Rudolf Christoph Eucken (January 5, 1846September 15, 1926) was a German philosopher, and the winner of the 1908 Nobel Prize for Literature.

Biography

He was born in Aurich, Hanover (now Germany), and studied at Göttingen University and Berlin University. In 1871, after five years working as a school teacher, he was appointed Professor of Philosophy at the University of Basel, Switzerland. He stayed there until 1874 when he took up a similar position at the University of Jena, Germany in 1874. He stayed there until he retired in 1920. From 1913-1914 he served as guest lecturer at New York University. He married in 1882 and had a daughter and two sons. His son Walter Eucken became a famous founder of neoliberal thought in economics.
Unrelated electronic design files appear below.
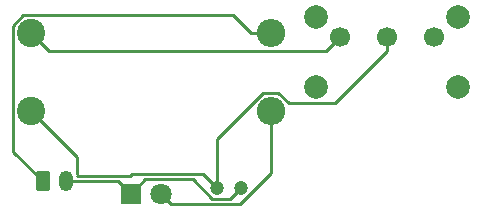
<source format=gbr>
%TF.GenerationSoftware,KiCad,Pcbnew,(6.0.10)*%
%TF.CreationDate,2023-02-23T17:47:46-08:00*%
%TF.ProjectId,exercise_1,65786572-6369-4736-955f-312e6b696361,rev?*%
%TF.SameCoordinates,Original*%
%TF.FileFunction,Copper,L1,Top*%
%TF.FilePolarity,Positive*%
%FSLAX46Y46*%
G04 Gerber Fmt 4.6, Leading zero omitted, Abs format (unit mm)*
G04 Created by KiCad (PCBNEW (6.0.10)) date 2023-02-23 17:47:46*
%MOMM*%
%LPD*%
G01*
G04 APERTURE LIST*
G04 Aperture macros list*
%AMRoundRect*
0 Rectangle with rounded corners*
0 $1 Rounding radius*
0 $2 $3 $4 $5 $6 $7 $8 $9 X,Y pos of 4 corners*
0 Add a 4 corners polygon primitive as box body*
4,1,4,$2,$3,$4,$5,$6,$7,$8,$9,$2,$3,0*
0 Add four circle primitives for the rounded corners*
1,1,$1+$1,$2,$3*
1,1,$1+$1,$4,$5*
1,1,$1+$1,$6,$7*
1,1,$1+$1,$8,$9*
0 Add four rect primitives between the rounded corners*
20,1,$1+$1,$2,$3,$4,$5,0*
20,1,$1+$1,$4,$5,$6,$7,0*
20,1,$1+$1,$6,$7,$8,$9,0*
20,1,$1+$1,$8,$9,$2,$3,0*%
G04 Aperture macros list end*
%TA.AperFunction,ComponentPad*%
%ADD10C,1.200000*%
%TD*%
%TA.AperFunction,ComponentPad*%
%ADD11C,2.000000*%
%TD*%
%TA.AperFunction,ComponentPad*%
%ADD12C,1.700000*%
%TD*%
%TA.AperFunction,ComponentPad*%
%ADD13R,1.800000X1.800000*%
%TD*%
%TA.AperFunction,ComponentPad*%
%ADD14C,1.800000*%
%TD*%
%TA.AperFunction,ComponentPad*%
%ADD15C,2.400000*%
%TD*%
%TA.AperFunction,ComponentPad*%
%ADD16O,2.400000X2.400000*%
%TD*%
%TA.AperFunction,ComponentPad*%
%ADD17RoundRect,0.250000X-0.350000X-0.625000X0.350000X-0.625000X0.350000X0.625000X-0.350000X0.625000X0*%
%TD*%
%TA.AperFunction,ComponentPad*%
%ADD18O,1.200000X1.750000*%
%TD*%
%TA.AperFunction,Conductor*%
%ADD19C,0.250000*%
%TD*%
G04 APERTURE END LIST*
D10*
%TO.P,C1,1*%
%TO.N,Net-(C1-Pad1)*%
X144780000Y-96520000D03*
%TO.P,C1,2*%
%TO.N,Net-(C1-Pad2)*%
X146780000Y-96520000D03*
%TD*%
D11*
%TO.P,SW1,*%
%TO.N,*%
X165185000Y-88005000D03*
X153185000Y-82005000D03*
X153185000Y-88005000D03*
X165185000Y-82005000D03*
D12*
%TO.P,SW1,1,A*%
%TO.N,Net-(R2-Pad1)*%
X155185000Y-83755000D03*
%TO.P,SW1,2,B*%
%TO.N,Net-(C1-Pad1)*%
X159185000Y-83755000D03*
%TO.P,SW1,3*%
%TO.N,N/C*%
X163185000Y-83755000D03*
%TD*%
D13*
%TO.P,D1,1,K*%
%TO.N,Net-(C1-Pad2)*%
X137480000Y-97020000D03*
D14*
%TO.P,D1,2,A*%
%TO.N,Net-(R1-Pad2)*%
X140020000Y-97020000D03*
%TD*%
D15*
%TO.P,R2,1*%
%TO.N,Net-(R2-Pad1)*%
X129030000Y-83420000D03*
D16*
%TO.P,R2,2*%
%TO.N,Net-(R2-Pad2)*%
X149350000Y-83420000D03*
%TD*%
D17*
%TO.P,V1,1,+*%
%TO.N,Net-(R2-Pad2)*%
X130030000Y-95970000D03*
D18*
%TO.P,V1,2,-*%
%TO.N,Net-(C1-Pad2)*%
X132030000Y-95970000D03*
%TD*%
D15*
%TO.P,R1,1*%
%TO.N,Net-(C1-Pad1)*%
X129030000Y-89970000D03*
D16*
%TO.P,R1,2*%
%TO.N,Net-(R1-Pad2)*%
X149350000Y-89970000D03*
%TD*%
D19*
%TO.N,Net-(C1-Pad1)*%
X132955000Y-93895000D02*
X132955000Y-95311852D01*
X150875000Y-89338324D02*
X149981676Y-88445000D01*
X159185000Y-83755000D02*
X159185000Y-84957081D01*
X154803757Y-89338324D02*
X150875000Y-89338324D01*
X144780000Y-92383324D02*
X144780000Y-96520000D01*
X137435000Y-95520000D02*
X132955000Y-95520000D01*
X137610000Y-95345000D02*
X143605000Y-95345000D01*
X159185000Y-84957081D02*
X154803757Y-89338324D01*
X129030000Y-89970000D02*
X132955000Y-93895000D01*
X137610000Y-95345000D02*
X137435000Y-95520000D01*
X143605000Y-95345000D02*
X144780000Y-96520000D01*
X148718324Y-88445000D02*
X144780000Y-92383324D01*
X149981676Y-88445000D02*
X148718324Y-88445000D01*
%TO.N,Net-(C1-Pad2)*%
X138705000Y-95795000D02*
X142746852Y-95795000D01*
X145855000Y-97445000D02*
X146780000Y-96520000D01*
X144396852Y-97445000D02*
X145855000Y-97445000D01*
X132030000Y-95970000D02*
X136430000Y-95970000D01*
X142746852Y-95795000D02*
X144396852Y-97445000D01*
X136430000Y-95970000D02*
X137480000Y-97020000D01*
X137480000Y-97020000D02*
X138705000Y-95795000D01*
%TO.N,Net-(R1-Pad2)*%
X146688148Y-97920000D02*
X149350000Y-95258148D01*
X140920000Y-97920000D02*
X146688148Y-97920000D01*
X149350000Y-95258148D02*
X149350000Y-89970000D01*
X140020000Y-97020000D02*
X140920000Y-97920000D01*
%TO.N,Net-(R2-Pad1)*%
X129030000Y-83420000D02*
X130555000Y-84945000D01*
X153995000Y-84945000D02*
X155185000Y-83755000D01*
X130555000Y-84945000D02*
X153995000Y-84945000D01*
%TO.N,Net-(R2-Pad2)*%
X127505000Y-93445000D02*
X130030000Y-95970000D01*
X149350000Y-83420000D02*
X147652944Y-83420000D01*
X146127944Y-81895000D02*
X128398324Y-81895000D01*
X128398324Y-81895000D02*
X127505000Y-82788324D01*
X127505000Y-82788324D02*
X127505000Y-93445000D01*
X147652944Y-83420000D02*
X146127944Y-81895000D01*
%TD*%
M02*

</source>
Eucken died in Jena at the age of 80.

His philosophy was based around human experience, maintaining that humans have souls, and that they are therefore at the junction between nature and spirit. He believed that people should overcome their non-spiritual nature by continuous efforts to achieve a spiritual life. He called this Ethical activism.
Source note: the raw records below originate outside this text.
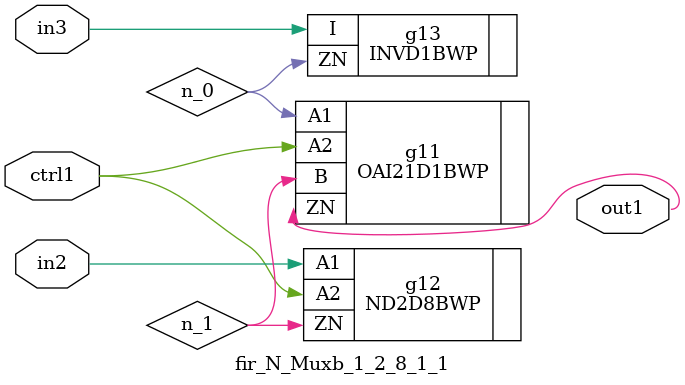
<source format=v>
`timescale 1ps / 1ps


module fir_N_Muxb_1_2_8_1_1(in3, in2, ctrl1, out1);
  input in3, in2, ctrl1;
  output out1;
  wire in3, in2, ctrl1;
  wire out1;
  wire n_0, n_1;
  OAI21D1BWP g11(.A1 (n_0), .A2 (ctrl1), .B (n_1), .ZN (out1));
  ND2D8BWP g12(.A1 (in2), .A2 (ctrl1), .ZN (n_1));
  INVD1BWP g13(.I (in3), .ZN (n_0));
endmodule



</source>
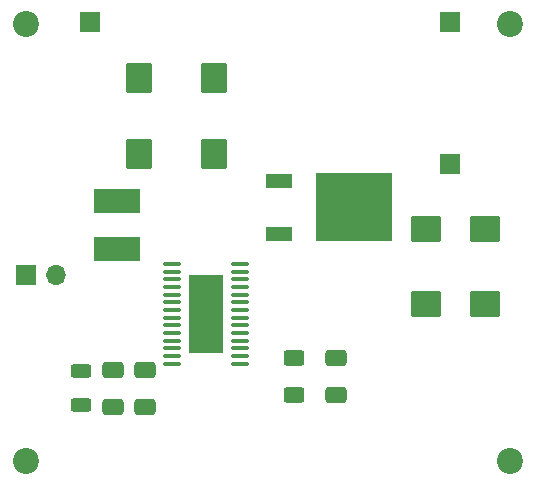
<source format=gbr>
%TF.GenerationSoftware,KiCad,Pcbnew,(5.99.0-12550-g77f47b6e47)*%
%TF.CreationDate,2021-11-06T20:02:58+00:00*%
%TF.ProjectId,max1709,6d617831-3730-4392-9e6b-696361645f70,rev?*%
%TF.SameCoordinates,Original*%
%TF.FileFunction,Soldermask,Top*%
%TF.FilePolarity,Negative*%
%FSLAX46Y46*%
G04 Gerber Fmt 4.6, Leading zero omitted, Abs format (unit mm)*
G04 Created by KiCad (PCBNEW (5.99.0-12550-g77f47b6e47)) date 2021-11-06 20:02:58*
%MOMM*%
%LPD*%
G01*
G04 APERTURE LIST*
G04 Aperture macros list*
%AMRoundRect*
0 Rectangle with rounded corners*
0 $1 Rounding radius*
0 $2 $3 $4 $5 $6 $7 $8 $9 X,Y pos of 4 corners*
0 Add a 4 corners polygon primitive as box body*
4,1,4,$2,$3,$4,$5,$6,$7,$8,$9,$2,$3,0*
0 Add four circle primitives for the rounded corners*
1,1,$1+$1,$2,$3*
1,1,$1+$1,$4,$5*
1,1,$1+$1,$6,$7*
1,1,$1+$1,$8,$9*
0 Add four rect primitives between the rounded corners*
20,1,$1+$1,$2,$3,$4,$5,0*
20,1,$1+$1,$4,$5,$6,$7,0*
20,1,$1+$1,$6,$7,$8,$9,0*
20,1,$1+$1,$8,$9,$2,$3,0*%
G04 Aperture macros list end*
%ADD10R,2.200000X1.200000*%
%ADD11R,6.400000X5.800000*%
%ADD12R,1.700000X1.700000*%
%ADD13O,1.700000X1.700000*%
%ADD14R,4.000000X2.000000*%
%ADD15C,2.200000*%
%ADD16RoundRect,0.100000X-0.637500X-0.100000X0.637500X-0.100000X0.637500X0.100000X-0.637500X0.100000X0*%
%ADD17R,2.850000X6.700000*%
%ADD18RoundRect,0.250000X-0.625000X0.400000X-0.625000X-0.400000X0.625000X-0.400000X0.625000X0.400000X0*%
%ADD19RoundRect,0.250000X-0.625000X0.312500X-0.625000X-0.312500X0.625000X-0.312500X0.625000X0.312500X0*%
%ADD20RoundRect,0.250000X-0.875000X-1.025000X0.875000X-1.025000X0.875000X1.025000X-0.875000X1.025000X0*%
%ADD21RoundRect,0.250000X-1.025000X0.875000X-1.025000X-0.875000X1.025000X-0.875000X1.025000X0.875000X0*%
%ADD22RoundRect,0.250000X-0.650000X0.412500X-0.650000X-0.412500X0.650000X-0.412500X0.650000X0.412500X0*%
G04 APERTURE END LIST*
D10*
%TO.C,D1*%
X225950000Y-117220000D03*
X225950000Y-121780000D03*
D11*
X232250000Y-119500000D03*
%TD*%
D12*
%TO.C,SW1*%
X204500000Y-125200000D03*
D13*
X207040000Y-125200000D03*
%TD*%
D14*
%TO.C,L1*%
X212250000Y-118950000D03*
X212250000Y-123050000D03*
%TD*%
D12*
%TO.C,TP3*%
X240400000Y-115800000D03*
%TD*%
%TO.C,TP2*%
X240400000Y-103800000D03*
%TD*%
%TO.C,TP1*%
X209900000Y-103800000D03*
%TD*%
D15*
%TO.C,REF\u002A\u002A*%
X245500000Y-104000000D03*
%TD*%
%TO.C,REF\u002A\u002A*%
X204500000Y-104000000D03*
%TD*%
%TO.C,REF\u002A\u002A*%
X204500000Y-141000000D03*
%TD*%
%TO.C,REF\u002A\u002A*%
X245500000Y-141000000D03*
%TD*%
D16*
%TO.C,U1*%
X216887500Y-124275000D03*
X216887500Y-124925000D03*
X216887500Y-125575000D03*
X216887500Y-126225000D03*
X216887500Y-126875000D03*
X216887500Y-127525000D03*
X216887500Y-128175000D03*
X216887500Y-128825000D03*
X216887500Y-129475000D03*
X216887500Y-130125000D03*
X216887500Y-130775000D03*
X216887500Y-131425000D03*
X216887500Y-132075000D03*
X216887500Y-132725000D03*
X222612500Y-132725000D03*
X222612500Y-132075000D03*
X222612500Y-131425000D03*
X222612500Y-130775000D03*
X222612500Y-130125000D03*
X222612500Y-129475000D03*
X222612500Y-128825000D03*
X222612500Y-128175000D03*
X222612500Y-127525000D03*
X222612500Y-126875000D03*
X222612500Y-126225000D03*
X222612500Y-125575000D03*
X222612500Y-124925000D03*
X222612500Y-124275000D03*
D17*
X219750000Y-128500000D03*
%TD*%
D18*
%TO.C,R2*%
X227200000Y-135350000D03*
X227200000Y-132250000D03*
%TD*%
D19*
%TO.C,R1*%
X209200000Y-133337500D03*
X209200000Y-136262500D03*
%TD*%
D20*
%TO.C,C7*%
X220450000Y-115000000D03*
X214050000Y-115000000D03*
%TD*%
%TO.C,C6*%
X220450000Y-108500000D03*
X214050000Y-108500000D03*
%TD*%
D21*
%TO.C,C5*%
X243400000Y-127700000D03*
X243400000Y-121300000D03*
%TD*%
D22*
%TO.C,C4*%
X230800000Y-135362500D03*
X230800000Y-132237500D03*
%TD*%
D21*
%TO.C,C3*%
X238400000Y-127700000D03*
X238400000Y-121300000D03*
%TD*%
D22*
%TO.C,C2*%
X214600000Y-136362500D03*
X214600000Y-133237500D03*
%TD*%
%TO.C,C1*%
X211900000Y-133237500D03*
X211900000Y-136362500D03*
%TD*%
M02*

</source>
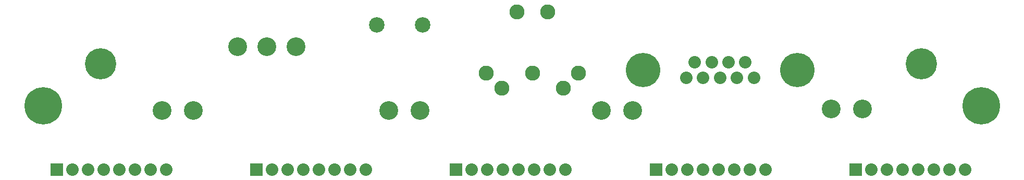
<source format=gts>
G04 #@! TF.FileFunction,Soldermask,Top*
%FSLAX46Y46*%
G04 Gerber Fmt 4.6, Leading zero omitted, Abs format (unit mm)*
G04 Created by KiCad (PCBNEW 4.0.7-e2-6376~58~ubuntu16.04.1) date Fri Mar  9 14:48:57 2018*
%MOMM*%
%LPD*%
G01*
G04 APERTURE LIST*
%ADD10C,0.150000*%
%ADD11R,2.032000X2.032000*%
%ADD12C,2.032000*%
%ADD13C,5.588000*%
%ADD14C,2.508000*%
%ADD15C,3.048000*%
%ADD16C,2.456180*%
%ADD17C,6.096000*%
%ADD18C,5.080000*%
G04 APERTURE END LIST*
D10*
D11*
X58064400Y-78486000D03*
D12*
X60604400Y-78486000D03*
X63144400Y-78486000D03*
X65684400Y-78486000D03*
X68224400Y-78486000D03*
X70764400Y-78486000D03*
X73304400Y-78486000D03*
X75844400Y-78486000D03*
D11*
X122987000Y-78486000D03*
D12*
X125527000Y-78486000D03*
X128067000Y-78486000D03*
X130607000Y-78486000D03*
X133147000Y-78486000D03*
X135687000Y-78486000D03*
X138227000Y-78486000D03*
X140767000Y-78486000D03*
D11*
X187909000Y-78486000D03*
D12*
X190449000Y-78486000D03*
X192989000Y-78486000D03*
X195529000Y-78486000D03*
X198069000Y-78486000D03*
X200609000Y-78486000D03*
X203149000Y-78486000D03*
X205689000Y-78486000D03*
D11*
X155448000Y-78486000D03*
D12*
X157988000Y-78486000D03*
X160528000Y-78486000D03*
X163068000Y-78486000D03*
X165608000Y-78486000D03*
X168148000Y-78486000D03*
X170688000Y-78486000D03*
X173228000Y-78486000D03*
D11*
X90525600Y-78486000D03*
D12*
X93065600Y-78486000D03*
X95605600Y-78486000D03*
X98145600Y-78486000D03*
X100685600Y-78486000D03*
X103225600Y-78486000D03*
X105765600Y-78486000D03*
X108305600Y-78486000D03*
X171348400Y-63500000D03*
X168605200Y-63500000D03*
X165862000Y-63500000D03*
X163118800Y-63500000D03*
X160375600Y-63500000D03*
X169976800Y-60960000D03*
X167233600Y-60960000D03*
X164490400Y-60960000D03*
X161747200Y-60960000D03*
D13*
X178384200Y-62230000D03*
X153339800Y-62230000D03*
D14*
X110042000Y-54864000D03*
X117542000Y-54864000D03*
D15*
X96951800Y-58420000D03*
X92202000Y-58420000D03*
X87452200Y-58420000D03*
D16*
X127883920Y-62738000D03*
X135382000Y-62738000D03*
X142880080Y-62738000D03*
X130383280Y-65237360D03*
X140380720Y-65237360D03*
X132882640Y-52738020D03*
X137881360Y-52738020D03*
D17*
X55880000Y-68072000D03*
X208280000Y-68072000D03*
D15*
X80264000Y-68834000D03*
X75184000Y-68834000D03*
X117094000Y-68834000D03*
X112014000Y-68834000D03*
X151638000Y-68834000D03*
X146558000Y-68834000D03*
X188976000Y-68580000D03*
X183896000Y-68580000D03*
D18*
X65214500Y-61264800D03*
X198564000Y-61264800D03*
M02*

</source>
It seems as if man could never escape from himself, and yet, when shut in to the monotony of his own sphere, he is overwhelmed with a sense of emptiness. The only remedy here is radically to alter the conception of man himself, to distinguish within him the narrower and the larger life, the life that is straitened and finite and can never transcend itself, and an infinite life through which he enjoys communion with the immensity and the truth of the universe. Can man rise to this spiritual level? On the possibility of his doing so rests all our hope of supplying any meaning or value to life (R. C. Eucken, Der Sinn und Wert des Lebens, p. 81).

Major works

He was a prolific writer; his best-known works are:

  • Die Lebensanschauungen der großen Denker (1890) (The Problem of Human Life as Viewed by the Great Thinkers)
  • Der Kampf um einen geistigen Lebensinhalt (1896) (The Struggle for a Spiritual Content of Life),
  • Der Wahrheitsgehalt der Religion (1901) (The Truth of Religion),
  • Grundlinien einer neuen Lebensanschauung (1907) (Life's Basis and Life's Ideal: The Fundamentals of a New Philosophy of Life),
  • Der Sinn und Wert des Lebens (1908) (The Meaning and Value of Life)
  • Geistige Strömungen der Gegenwart (1908) (Main Currents of Modern Thought)
  • Können wir noch Christen sein? (1911) (Can We Still Be Christians?).
  • Present Day Ethics in their Relation to the Spiritual Life (1913) (Deem Lectures given at New York University)
  • Der Sozialismus und seine Lebensgestaltung (1920) (Socialism: an Analysis)

He delivered lectures in England in 1911 and spent six months lecturing at Harvard University and elsewhere in the United States in 1912–1913.